Tuesday 30 October 2012

I Hear My Train A-Coming

Nothing deeply profound here, no big questions, just one small one: why are there so many great songs about trains?

Take Jimi Hendrix waiting acoustically on the platform here, determined to make it big.  And he's not alone in singing on the station platform.  Jimi's leaving home, but when Paul Simon wrote his tune he was Homeward Bound, and these folk from Belgrade are making a return visit back home on a Sentimental Journey (stick with it, some lovely performances there).

Perhaps that's part of the answer: the emotional journey.  For the songwriter scratching for a theme, the train is a natural choice: a big journey that marks a transition in life, an emotional peg on which the song can be hung. In fact as Paul Simon explains in Train in the Distance, it's all about the hope that comes with a journey, real or imagined: "The thought that life could be better is woven indelibly into our hearts and our brains". (Aside - there is no-one quite like Paul Simon for writing literate lyrics that look like prose but still work as song).

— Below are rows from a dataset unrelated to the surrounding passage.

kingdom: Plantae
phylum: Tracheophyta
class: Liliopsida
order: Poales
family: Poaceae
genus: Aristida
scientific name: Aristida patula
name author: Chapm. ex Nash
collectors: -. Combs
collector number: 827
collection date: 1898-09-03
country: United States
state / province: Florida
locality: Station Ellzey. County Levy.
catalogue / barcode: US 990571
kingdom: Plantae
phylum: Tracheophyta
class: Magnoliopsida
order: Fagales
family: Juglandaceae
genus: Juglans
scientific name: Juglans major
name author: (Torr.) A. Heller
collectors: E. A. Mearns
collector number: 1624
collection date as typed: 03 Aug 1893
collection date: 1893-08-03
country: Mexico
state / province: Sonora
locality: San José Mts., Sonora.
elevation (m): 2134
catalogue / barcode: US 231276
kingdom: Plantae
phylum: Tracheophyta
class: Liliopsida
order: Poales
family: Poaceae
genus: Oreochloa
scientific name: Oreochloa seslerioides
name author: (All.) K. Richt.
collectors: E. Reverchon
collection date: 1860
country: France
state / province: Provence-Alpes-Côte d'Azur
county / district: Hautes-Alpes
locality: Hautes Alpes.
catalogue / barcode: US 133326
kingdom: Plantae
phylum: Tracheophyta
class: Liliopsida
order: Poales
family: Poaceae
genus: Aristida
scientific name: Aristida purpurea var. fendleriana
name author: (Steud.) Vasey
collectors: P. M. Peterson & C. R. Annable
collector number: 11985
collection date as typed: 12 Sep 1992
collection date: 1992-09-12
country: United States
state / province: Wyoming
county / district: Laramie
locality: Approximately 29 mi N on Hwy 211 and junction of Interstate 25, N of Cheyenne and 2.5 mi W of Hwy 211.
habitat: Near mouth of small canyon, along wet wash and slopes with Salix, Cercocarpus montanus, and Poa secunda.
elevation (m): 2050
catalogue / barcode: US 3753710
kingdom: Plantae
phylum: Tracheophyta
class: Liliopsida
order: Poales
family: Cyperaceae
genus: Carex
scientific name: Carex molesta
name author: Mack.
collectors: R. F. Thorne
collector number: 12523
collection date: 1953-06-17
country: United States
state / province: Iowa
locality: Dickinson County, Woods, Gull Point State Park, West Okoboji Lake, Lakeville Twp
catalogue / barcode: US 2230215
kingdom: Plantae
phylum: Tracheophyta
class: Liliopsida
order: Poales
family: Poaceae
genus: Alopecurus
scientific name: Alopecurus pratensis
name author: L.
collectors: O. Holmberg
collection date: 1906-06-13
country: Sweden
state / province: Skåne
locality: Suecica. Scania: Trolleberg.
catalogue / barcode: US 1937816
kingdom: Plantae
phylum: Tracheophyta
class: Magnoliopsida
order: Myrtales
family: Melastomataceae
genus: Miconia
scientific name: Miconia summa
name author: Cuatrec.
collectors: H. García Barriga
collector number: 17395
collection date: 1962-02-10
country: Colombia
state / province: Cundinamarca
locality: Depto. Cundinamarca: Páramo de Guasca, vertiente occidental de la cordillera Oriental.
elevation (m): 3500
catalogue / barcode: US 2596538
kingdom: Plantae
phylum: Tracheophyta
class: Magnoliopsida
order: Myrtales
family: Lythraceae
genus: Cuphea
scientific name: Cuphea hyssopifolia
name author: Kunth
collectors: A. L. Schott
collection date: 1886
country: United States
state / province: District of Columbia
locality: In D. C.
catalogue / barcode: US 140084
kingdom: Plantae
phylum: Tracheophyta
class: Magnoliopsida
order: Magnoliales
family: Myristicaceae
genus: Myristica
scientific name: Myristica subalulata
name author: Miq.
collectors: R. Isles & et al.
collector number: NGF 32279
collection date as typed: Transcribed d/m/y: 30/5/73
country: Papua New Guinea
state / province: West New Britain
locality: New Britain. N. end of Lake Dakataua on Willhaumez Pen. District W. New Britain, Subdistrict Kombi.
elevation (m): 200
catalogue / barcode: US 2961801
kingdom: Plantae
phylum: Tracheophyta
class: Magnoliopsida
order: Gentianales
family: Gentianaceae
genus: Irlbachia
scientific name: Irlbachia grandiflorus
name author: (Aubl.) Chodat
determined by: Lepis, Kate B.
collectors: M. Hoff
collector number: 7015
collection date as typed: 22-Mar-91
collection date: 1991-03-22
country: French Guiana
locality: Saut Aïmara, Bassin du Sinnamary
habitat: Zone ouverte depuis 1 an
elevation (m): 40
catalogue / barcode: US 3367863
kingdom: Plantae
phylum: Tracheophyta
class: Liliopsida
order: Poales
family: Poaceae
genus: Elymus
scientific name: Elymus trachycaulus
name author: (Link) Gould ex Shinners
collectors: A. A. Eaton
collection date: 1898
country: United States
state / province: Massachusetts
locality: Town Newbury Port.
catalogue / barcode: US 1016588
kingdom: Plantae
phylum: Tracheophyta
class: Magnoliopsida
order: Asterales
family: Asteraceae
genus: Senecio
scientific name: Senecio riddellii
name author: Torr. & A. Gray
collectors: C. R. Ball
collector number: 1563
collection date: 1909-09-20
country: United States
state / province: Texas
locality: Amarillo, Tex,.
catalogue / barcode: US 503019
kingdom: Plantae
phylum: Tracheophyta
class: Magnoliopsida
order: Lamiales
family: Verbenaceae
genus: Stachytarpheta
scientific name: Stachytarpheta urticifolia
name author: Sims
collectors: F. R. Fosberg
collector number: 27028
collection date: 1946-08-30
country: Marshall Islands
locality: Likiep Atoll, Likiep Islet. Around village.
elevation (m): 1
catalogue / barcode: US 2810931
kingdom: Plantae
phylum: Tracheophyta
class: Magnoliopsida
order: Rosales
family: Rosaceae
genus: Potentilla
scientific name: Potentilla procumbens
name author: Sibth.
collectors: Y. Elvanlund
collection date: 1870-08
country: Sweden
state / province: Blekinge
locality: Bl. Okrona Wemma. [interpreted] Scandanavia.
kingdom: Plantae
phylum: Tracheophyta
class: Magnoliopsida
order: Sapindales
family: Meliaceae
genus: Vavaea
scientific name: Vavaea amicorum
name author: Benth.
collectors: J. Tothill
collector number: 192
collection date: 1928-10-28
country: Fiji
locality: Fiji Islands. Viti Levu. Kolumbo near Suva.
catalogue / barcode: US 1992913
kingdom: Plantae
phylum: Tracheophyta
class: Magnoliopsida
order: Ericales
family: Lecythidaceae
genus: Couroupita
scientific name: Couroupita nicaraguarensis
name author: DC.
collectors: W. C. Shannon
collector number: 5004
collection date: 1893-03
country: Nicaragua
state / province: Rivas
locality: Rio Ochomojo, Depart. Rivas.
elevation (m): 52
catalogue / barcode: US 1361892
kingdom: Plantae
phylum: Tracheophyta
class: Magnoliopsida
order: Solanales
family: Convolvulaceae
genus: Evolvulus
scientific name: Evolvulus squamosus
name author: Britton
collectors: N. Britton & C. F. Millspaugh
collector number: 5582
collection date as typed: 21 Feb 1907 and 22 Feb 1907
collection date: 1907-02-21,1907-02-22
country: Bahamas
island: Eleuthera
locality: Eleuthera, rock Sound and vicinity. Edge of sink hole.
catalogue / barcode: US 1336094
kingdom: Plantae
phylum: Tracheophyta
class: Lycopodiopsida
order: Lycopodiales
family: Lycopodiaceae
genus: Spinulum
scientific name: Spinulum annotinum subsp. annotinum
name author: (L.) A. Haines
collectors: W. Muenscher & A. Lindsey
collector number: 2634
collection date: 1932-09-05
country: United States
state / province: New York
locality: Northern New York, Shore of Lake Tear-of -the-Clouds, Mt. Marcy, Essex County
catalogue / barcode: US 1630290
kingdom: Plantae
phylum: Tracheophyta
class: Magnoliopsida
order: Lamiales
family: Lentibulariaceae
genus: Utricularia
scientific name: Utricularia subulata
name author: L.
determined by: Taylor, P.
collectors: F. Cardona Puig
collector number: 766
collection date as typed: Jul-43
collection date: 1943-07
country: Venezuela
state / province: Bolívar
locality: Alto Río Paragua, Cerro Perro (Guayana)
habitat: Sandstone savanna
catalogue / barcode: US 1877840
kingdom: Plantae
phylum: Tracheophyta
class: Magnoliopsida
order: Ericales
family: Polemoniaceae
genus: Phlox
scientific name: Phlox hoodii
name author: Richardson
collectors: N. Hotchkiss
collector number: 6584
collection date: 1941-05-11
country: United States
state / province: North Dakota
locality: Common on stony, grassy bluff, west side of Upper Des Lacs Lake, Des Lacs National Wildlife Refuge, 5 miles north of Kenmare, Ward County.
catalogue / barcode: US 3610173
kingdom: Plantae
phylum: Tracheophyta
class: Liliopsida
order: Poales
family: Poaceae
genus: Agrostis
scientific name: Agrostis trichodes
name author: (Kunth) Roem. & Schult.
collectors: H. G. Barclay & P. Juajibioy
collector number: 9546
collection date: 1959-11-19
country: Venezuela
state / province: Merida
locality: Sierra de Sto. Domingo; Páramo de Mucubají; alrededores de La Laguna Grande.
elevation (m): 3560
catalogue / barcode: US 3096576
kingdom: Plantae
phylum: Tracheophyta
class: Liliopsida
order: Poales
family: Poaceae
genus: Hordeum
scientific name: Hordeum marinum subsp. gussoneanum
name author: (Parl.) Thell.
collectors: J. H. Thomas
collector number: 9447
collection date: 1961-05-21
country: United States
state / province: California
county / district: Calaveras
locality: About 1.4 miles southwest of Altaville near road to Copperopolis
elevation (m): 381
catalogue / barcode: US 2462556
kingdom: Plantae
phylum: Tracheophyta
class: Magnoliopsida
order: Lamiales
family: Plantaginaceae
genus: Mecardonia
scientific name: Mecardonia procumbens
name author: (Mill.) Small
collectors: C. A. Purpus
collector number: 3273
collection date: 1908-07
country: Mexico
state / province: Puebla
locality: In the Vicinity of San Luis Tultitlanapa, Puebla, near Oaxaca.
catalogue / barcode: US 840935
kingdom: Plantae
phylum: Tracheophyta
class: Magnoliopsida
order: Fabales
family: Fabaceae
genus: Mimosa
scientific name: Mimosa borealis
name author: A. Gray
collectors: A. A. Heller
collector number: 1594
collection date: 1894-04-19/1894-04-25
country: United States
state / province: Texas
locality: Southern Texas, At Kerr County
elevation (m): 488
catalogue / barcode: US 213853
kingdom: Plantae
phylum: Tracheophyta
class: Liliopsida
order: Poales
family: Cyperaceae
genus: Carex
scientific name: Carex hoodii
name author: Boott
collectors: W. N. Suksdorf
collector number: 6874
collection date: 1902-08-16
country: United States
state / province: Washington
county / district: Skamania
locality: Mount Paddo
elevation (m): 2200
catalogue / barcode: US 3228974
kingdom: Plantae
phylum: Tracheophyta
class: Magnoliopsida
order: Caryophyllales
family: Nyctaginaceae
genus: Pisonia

Then, for some train songs it's all about the rhythm: Choo choo ch'boogie - "I love to hear the rhythm of the clicketty clack". How about Chattanooga Choo choo, not to mention the shuffling madness of Locomotive Breath, or the skiffling Rock Island Line?

Hmm, did I hear a train whistle in that?  It's not the only song to want to emulate that evocative sound.  I'd include in my count, Night TrainTake the A Train, and many more. 

But of all these train songs, for my money, there is none more moving or expressive than Hugh Masekela's Stimela.  It has it all: the emotional journey, the rhythm, and a very fine train whistle.